PROMPT → Please copy the text of every record below character for character, leaving the pictures out of your answer.

[Start of section]

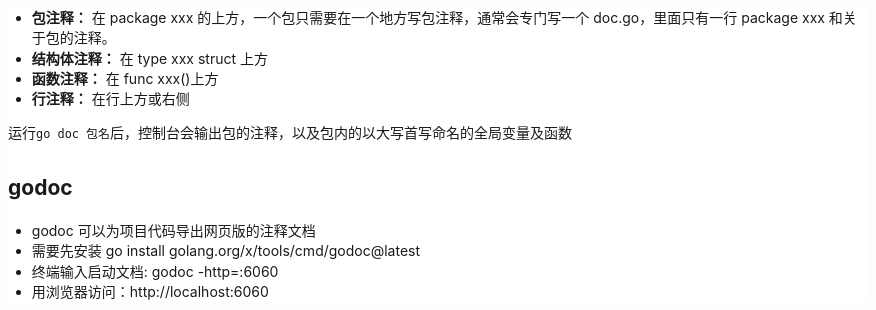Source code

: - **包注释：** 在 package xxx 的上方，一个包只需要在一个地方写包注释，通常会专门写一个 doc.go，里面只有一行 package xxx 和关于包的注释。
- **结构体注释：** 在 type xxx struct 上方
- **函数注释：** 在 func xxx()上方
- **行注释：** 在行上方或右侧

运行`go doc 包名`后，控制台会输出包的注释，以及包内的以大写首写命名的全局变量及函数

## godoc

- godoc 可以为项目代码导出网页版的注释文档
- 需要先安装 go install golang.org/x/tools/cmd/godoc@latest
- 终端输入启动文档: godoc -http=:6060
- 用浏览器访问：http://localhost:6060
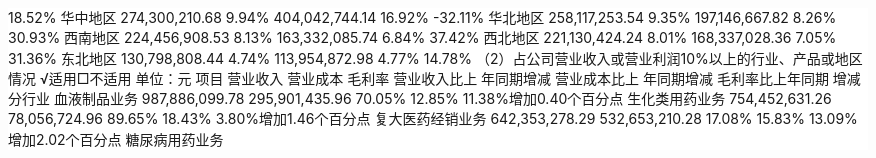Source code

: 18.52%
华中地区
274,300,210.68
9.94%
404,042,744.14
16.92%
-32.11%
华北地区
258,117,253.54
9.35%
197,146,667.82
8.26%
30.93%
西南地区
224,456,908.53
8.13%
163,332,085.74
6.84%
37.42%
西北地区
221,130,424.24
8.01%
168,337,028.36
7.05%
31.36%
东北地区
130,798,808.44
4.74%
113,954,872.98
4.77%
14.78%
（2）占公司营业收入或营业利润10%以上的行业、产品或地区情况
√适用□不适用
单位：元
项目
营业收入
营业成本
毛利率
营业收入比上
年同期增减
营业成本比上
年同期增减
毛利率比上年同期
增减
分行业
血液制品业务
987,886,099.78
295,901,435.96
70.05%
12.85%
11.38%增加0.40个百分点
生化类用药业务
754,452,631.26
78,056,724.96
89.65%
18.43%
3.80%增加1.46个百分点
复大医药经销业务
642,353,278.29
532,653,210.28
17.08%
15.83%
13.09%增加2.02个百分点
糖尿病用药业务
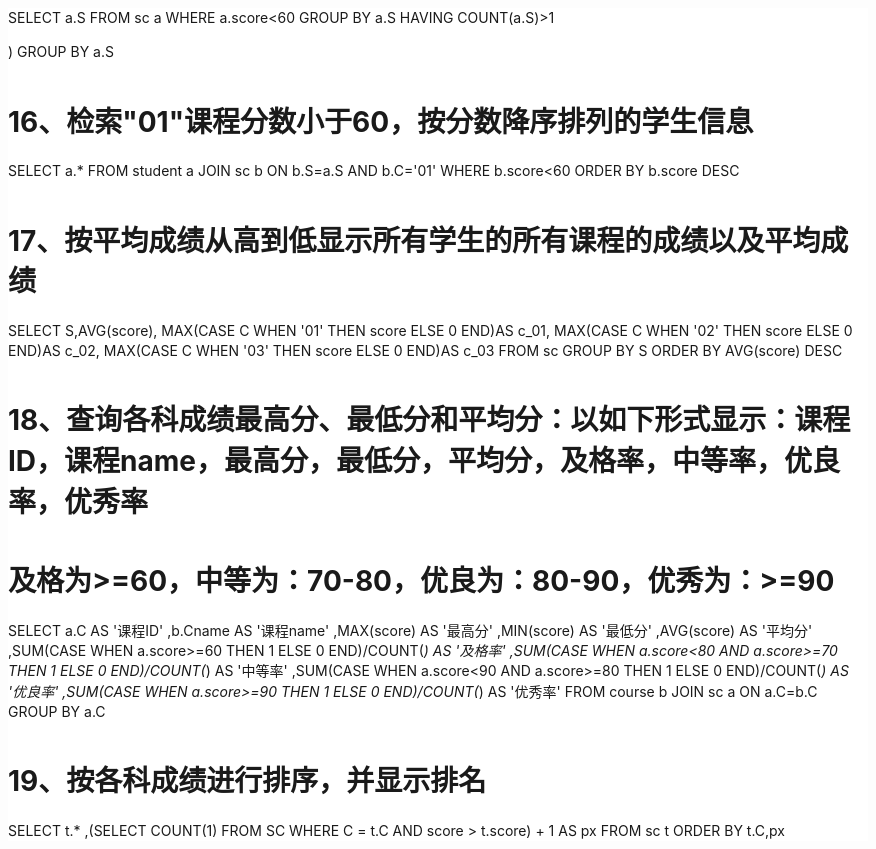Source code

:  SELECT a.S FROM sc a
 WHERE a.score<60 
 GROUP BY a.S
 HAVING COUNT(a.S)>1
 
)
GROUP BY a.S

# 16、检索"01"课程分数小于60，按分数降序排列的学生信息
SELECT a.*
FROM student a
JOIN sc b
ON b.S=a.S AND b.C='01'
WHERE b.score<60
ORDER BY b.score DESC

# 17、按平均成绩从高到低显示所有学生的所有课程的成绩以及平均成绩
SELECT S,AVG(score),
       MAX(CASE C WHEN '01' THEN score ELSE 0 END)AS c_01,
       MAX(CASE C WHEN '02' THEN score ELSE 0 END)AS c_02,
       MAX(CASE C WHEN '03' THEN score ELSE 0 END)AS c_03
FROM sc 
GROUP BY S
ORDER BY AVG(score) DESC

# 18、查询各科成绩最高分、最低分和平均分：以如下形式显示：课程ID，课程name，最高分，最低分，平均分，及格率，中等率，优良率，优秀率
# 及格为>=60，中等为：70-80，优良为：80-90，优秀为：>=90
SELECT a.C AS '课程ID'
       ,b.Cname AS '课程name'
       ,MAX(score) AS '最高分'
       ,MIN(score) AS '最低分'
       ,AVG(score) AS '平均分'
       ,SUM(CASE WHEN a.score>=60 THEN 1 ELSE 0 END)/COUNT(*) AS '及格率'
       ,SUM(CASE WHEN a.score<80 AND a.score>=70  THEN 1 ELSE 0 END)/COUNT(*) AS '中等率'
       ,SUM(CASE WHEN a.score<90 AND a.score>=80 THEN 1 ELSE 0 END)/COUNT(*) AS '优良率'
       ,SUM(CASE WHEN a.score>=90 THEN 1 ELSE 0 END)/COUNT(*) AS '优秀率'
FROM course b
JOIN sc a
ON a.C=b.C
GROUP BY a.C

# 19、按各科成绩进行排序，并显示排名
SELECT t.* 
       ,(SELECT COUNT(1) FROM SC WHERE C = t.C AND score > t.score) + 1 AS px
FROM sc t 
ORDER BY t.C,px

[End of section]

EXERCISE SOLUTION →
Source code

: - **包注释：** 在 package xxx 的上方，一个包只需要在一个地方写包注释，通常会专门写一个 doc.go，里面只有一行 package xxx 和关于包的注释。
- **结构体注释：** 在 type xxx struct 上方
- **函数注释：** 在 func xxx()上方
- **行注释：** 在行上方或右侧

运行`go doc 包名`后，控制台会输出包的注释，以及包内的以大写首写命名的全局变量及函数

## godoc

- godoc 可以为项目代码导出网页版的注释文档
- 需要先安装 go install golang.org/x/tools/cmd/godoc@latest
- 终端输入启动文档: godoc -http=:6060
- 用浏览器访问：http://localhost:6060
Source code

: 18.52%
华中地区
274,300,210.68
9.94%
404,042,744.14
16.92%
-32.11%
华北地区
258,117,253.54
9.35%
197,146,667.82
8.26%
30.93%
西南地区
224,456,908.53
8.13%
163,332,085.74
6.84%
37.42%
西北地区
221,130,424.24
8.01%
168,337,028.36
7.05%
31.36%
东北地区
130,798,808.44
4.74%
113,954,872.98
4.77%
14.78%
（2）占公司营业收入或营业利润10%以上的行业、产品或地区情况
√适用□不适用
单位：元
项目
营业收入
营业成本
毛利率
营业收入比上
年同期增减
营业成本比上
年同期增减
毛利率比上年同期
增减
分行业
血液制品业务
987,886,099.78
295,901,435.96
70.05%
12.85%
11.38%增加0.40个百分点
生化类用药业务
754,452,631.26
78,056,724.96
89.65%
18.43%
3.80%增加1.46个百分点
复大医药经销业务
642,353,278.29
532,653,210.28
17.08%
15.83%
13.09%增加2.02个百分点
糖尿病用药业务
Source code

:  SELECT a.S FROM sc a
 WHERE a.score<60 
 GROUP BY a.S
 HAVING COUNT(a.S)>1
 
)
GROUP BY a.S

# 16、检索"01"课程分数小于60，按分数降序排列的学生信息
SELECT a.*
FROM student a
JOIN sc b
ON b.S=a.S AND b.C='01'
WHERE b.score<60
ORDER BY b.score DESC

# 17、按平均成绩从高到低显示所有学生的所有课程的成绩以及平均成绩
SELECT S,AVG(score),
       MAX(CASE C WHEN '01' THEN score ELSE 0 END)AS c_01,
       MAX(CASE C WHEN '02' THEN score ELSE 0 END)AS c_02,
       MAX(CASE C WHEN '03' THEN score ELSE 0 END)AS c_03
FROM sc 
GROUP BY S
ORDER BY AVG(score) DESC

# 18、查询各科成绩最高分、最低分和平均分：以如下形式显示：课程ID，课程name，最高分，最低分，平均分，及格率，中等率，优良率，优秀率
# 及格为>=60，中等为：70-80，优良为：80-90，优秀为：>=90
SELECT a.C AS '课程ID'
       ,b.Cname AS '课程name'
       ,MAX(score) AS '最高分'
       ,MIN(score) AS '最低分'
       ,AVG(score) AS '平均分'
       ,SUM(CASE WHEN a.score>=60 THEN 1 ELSE 0 END)/COUNT(*) AS '及格率'
       ,SUM(CASE WHEN a.score<80 AND a.score>=70  THEN 1 ELSE 0 END)/COUNT(*) AS '中等率'
       ,SUM(CASE WHEN a.score<90 AND a.score>=80 THEN 1 ELSE 0 END)/COUNT(*) AS '优良率'
       ,SUM(CASE WHEN a.score>=90 THEN 1 ELSE 0 END)/COUNT(*) AS '优秀率'
FROM course b
JOIN sc a
ON a.C=b.C
GROUP BY a.C

# 19、按各科成绩进行排序，并显示排名
SELECT t.* 
       ,(SELECT COUNT(1) FROM SC WHERE C = t.C AND score > t.score) + 1 AS px
FROM sc t 
ORDER BY t.C,px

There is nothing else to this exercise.